Un courrier suivi, le 12 décembre 2022, d'un rassemblement à l'aube en gare de Limoges-Bénédictins de plusieurs centaines de personnalités de tous bords, d'élus, de chefs d'entreprises, d'usagers et citoyens inquiets de la dégradation de la ligne POLT et du manque de considération.

Le Capitole était plus rapide... en 1971

En 1971, le Capitole ralliait Paris en 2h50 contre 3h15 aujourd'hui, souvent plus ! Quand la rame n'est pas stoppée par le givre comme dernièrement. Dans ces conditions, difficile voire impossible d'être à Paris tôt pour honorer des rendez-vous. Sans parler de l'effet négatif en termes d'attractivité pour capter des entreprises et de nouveaux talents. Avec neuf aller-retours quotidiens (dix en avril), le compte n'y est pas pour l'association « Urgence ligne POLT » qui en réclame 14 en 2h30. Outre les travaux de régénération des voies en cours, des travaux de modernisation sont attendus. L'État devrait abonder à hauteur de 257 millions d'euros, il resterait 128 millions d'euros à trouver auprès des régions traversées Centre-Val de-Loire, Occitanie et Nouvelle-Aquitaine. Les deux premières sont prêtes à participer mais Alain Rousset refuse, estimant que c'est l'État qui doit payer.

Mais dans un entretien accordé à France 3 Limousin le 15 février, le ministre des Transports, Clément Beaune, rebat les cartes en annonçant un plan d'investissements en deux phases sur cette ligne de 713 km. « Un investissement qui est massif, deux milliards d'euros (...). On rachète de nouvelles rames, de nouveaux trains, c'est près de 500 millions d'euros. On refait le réseau, ce qu'on appelle la régénération, c'est plus d'un milliard d'euros d'investissement. Et puis c'est la modernisation du réseau pour améliorer les choses (...) Mais c'est important de donner cette perspective, ce n'est pas à des années-lumière, c'est 2026. »

Fin des vols vers Paris le 3 mars

Si rallier Paris par rail est long, ce sera impossible par avion dès le 3 mars ! Le Syndicat mixte de l'aéroport de Limoges-Bellegarde (SMALB) a décliné la proposition de son prestataire Chalair qui demandait deux millions de plus.

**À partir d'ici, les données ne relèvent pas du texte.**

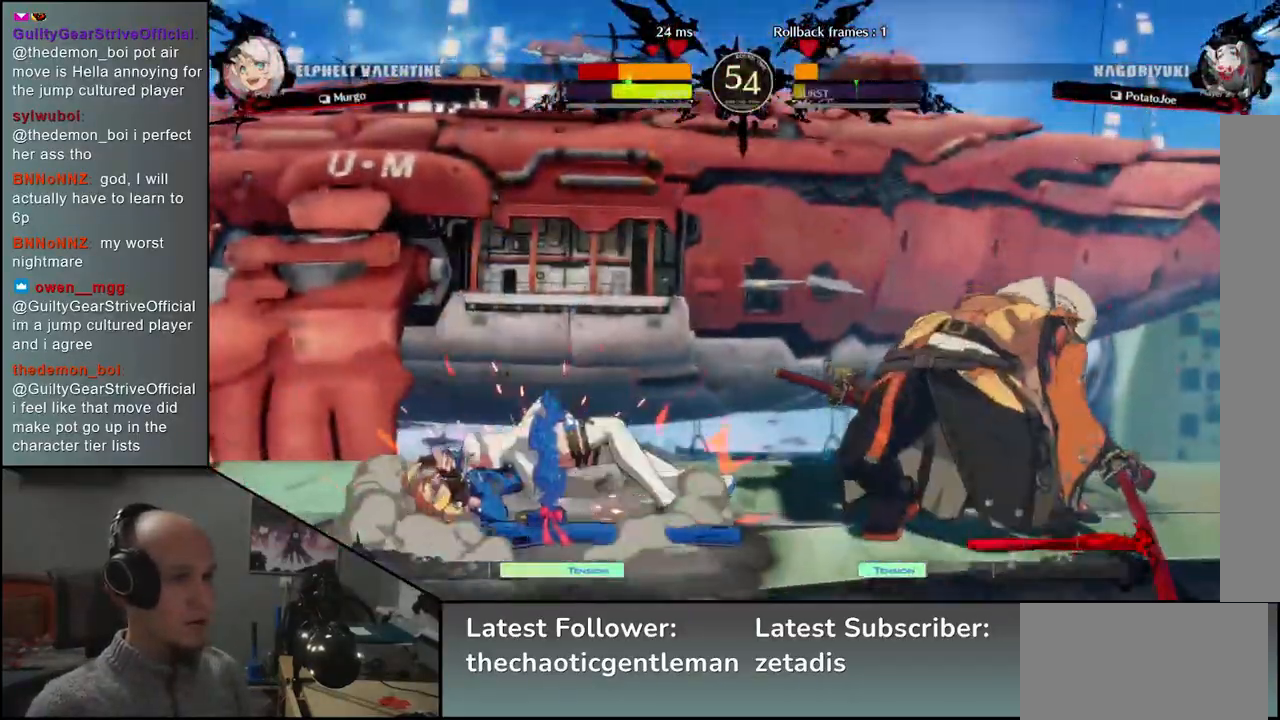
{"buttons": [], "left_stick": "center", "events": [[233, "left_stick", "center"], [283, "L1", "down"], [350, "L1", "up"], [450, "L1", "down"], [500, "L1", "up"]]}
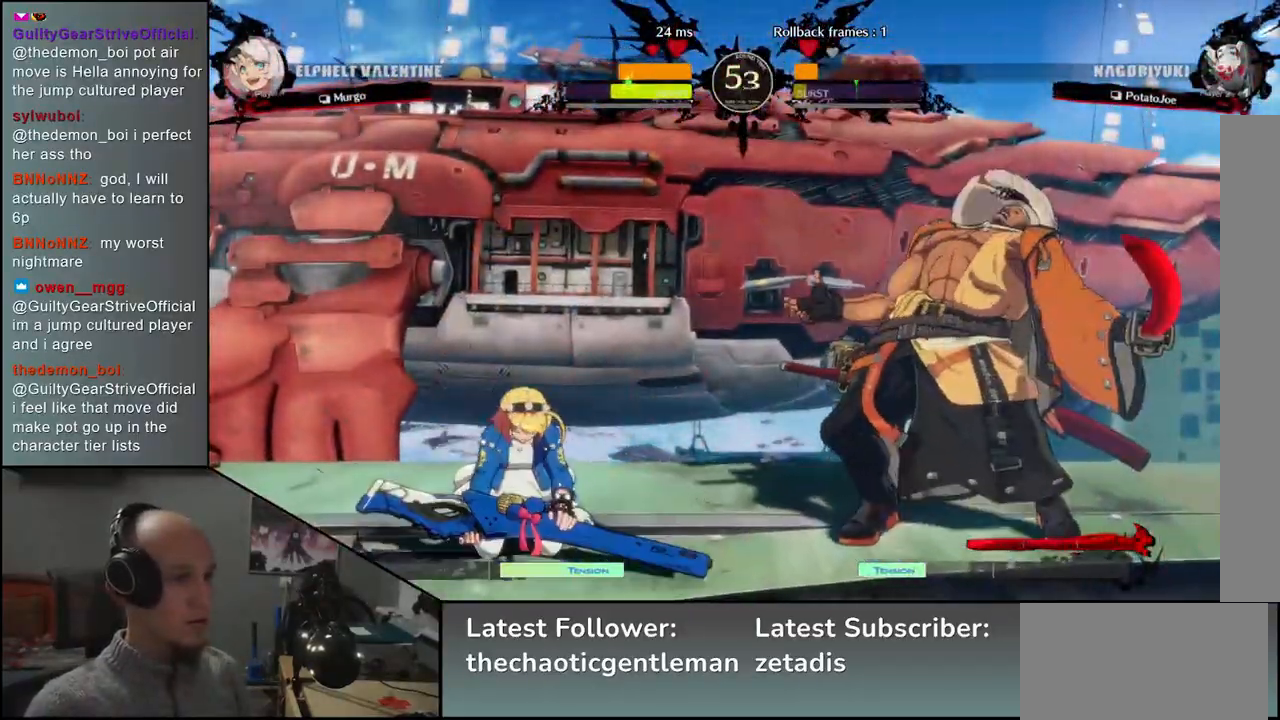
{"buttons": [], "left_stick": "center", "events": [[100, "L1", "down"], [150, "L1", "up"], [233, "L1", "down"], [300, "L1", "up"], [383, "L1", "down"], [450, "L1", "up"]]}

La ligne est déficitaire de 10,1 millions sur quatre ans, financée par le SMALB pour 7,1 millions, le reste par l'État. Les collectivités paient ce service, avec des subventions de 50 % de la Région Nouvelle-Aquitaine, de 25 % du Département de la Haute-Vienne et de 25% de Limoges-Métropole. Une facture qui ne passe plus avec une fréquentation de 3.616 passagers pour 717 vols en 2022... soit pas plus de cinq passagers par vol en moyenne.Trop cher donc.

D'autant plus que le syndicat ne pouvait plus compter sur la quote-part de l'État dans le cadre d'une obligation de service public, le seuil étant fixé à minimum 10.000 passagers par an. Cependant, la ligne Limoges-Lyon, assurée aussi par Chalair, est maintenue bien que déficitaire. Elle est davantage fréquentée et il n'existe pas d'autre alternative plus rapide.

Pas d'A 147 Limoges-Poitiers

Restait le projet d'une autoroute Limoges-Potiers pour accéder à une gare TGV et éviter une route nationale 147 très accidentogène. À la suite de la concertation préalable organisée l'hiver dernier, Clément Beaune a mis un terme au suspens. « D'ici à la fin du printemps, on aura un budget, des projets routiers, on va faire une amélioration significative, mais pas forcément sur le plan autoroutier, si vous voyez ce que je veux dire. »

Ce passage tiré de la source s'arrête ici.